■ SELECTED EXTRACT:
Each obtained nucleotide sequence is a random part of the target genome, and its position on the genome is not known. Therefore, we need to reconstruct the original genome sequence by stitching the pieces together using computers. This processing is called genome assembly, and it is one of my primary research interests.
Genome assembly algorithms have been studied for decades, but the nature of the problem has been completely changed due to the rapid advances in sequencing technology. We are working on a parallel assembly algorithm that integrates the output from various sequencers, utilizing parallel distributed computing.
(2) Development of distributed parallel computation framework for genome informatics
By taking advantage of massive parallelism, second-generation DNA sequencers have a wide range of applications other than genome sequencing. For example, we can determine the expression level and expressed regions on a genome by shotgun sequencing reverse-transcribed mRNAs. Other applications include tag-based methods that collect the 5'-end of mRNAs to determine expression levels, resequencing that identifies SNPs, copy-number polymorphisms, structural variations, etc. detection of protein-genome interactions by immunoprecipitation, and identification of three-dimensional structure of chromosomes by the Hi-C method.

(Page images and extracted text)
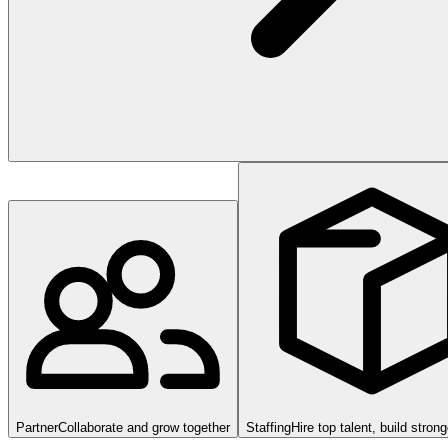
Partner
Collaborate and grow together
Staffing
Hire top talent, build stron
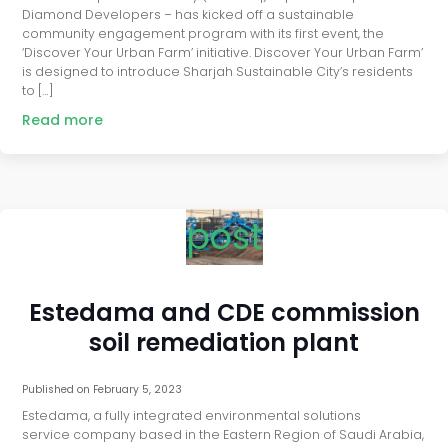
Diamond Developers – has kicked off a sustainable
community engagement program with its first event, the
‘Discover Your Urban Farm’ initiative. Discover Your Urban Farm’
is designed to introduce Sharjah Sustainable City’s residents
to […]
Read more
post
Estedama and CDE commission
soil remediation plant
Published on
February 5, 2023
Estedama, a fully integrated environmental solutions
service company based in the Eastern Region of Saudi Arabia,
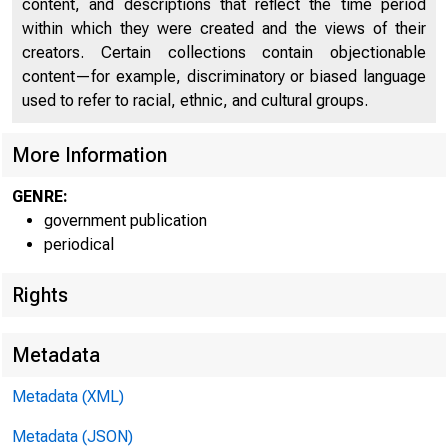
content, and descriptions that reflect the time period
within which they were created and the views of their
creators. Certain collections contain objectionable
content—for example, discriminatory or biased language
used to refer to racial, ethnic, and cultural groups.
More Information
GENRE:
government publication
periodical
Rights
Metadata
Metadata (XML)
WWW.B
Metadata (JSON)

■ GOAL OF THE EXERCISE:
Translate into Spanish the following sentence from the genome research text: "We are working on a parallel assembly algorithm that integrates the output from various sequencers, utilizing parallel distributed computing."

■ TASK RESULT:
Estamos trabajando en un algoritmo de ensamblaje paralelo que integra los resultados de diversos secuenciadores, aprovechando la computación distribuida en paralelo.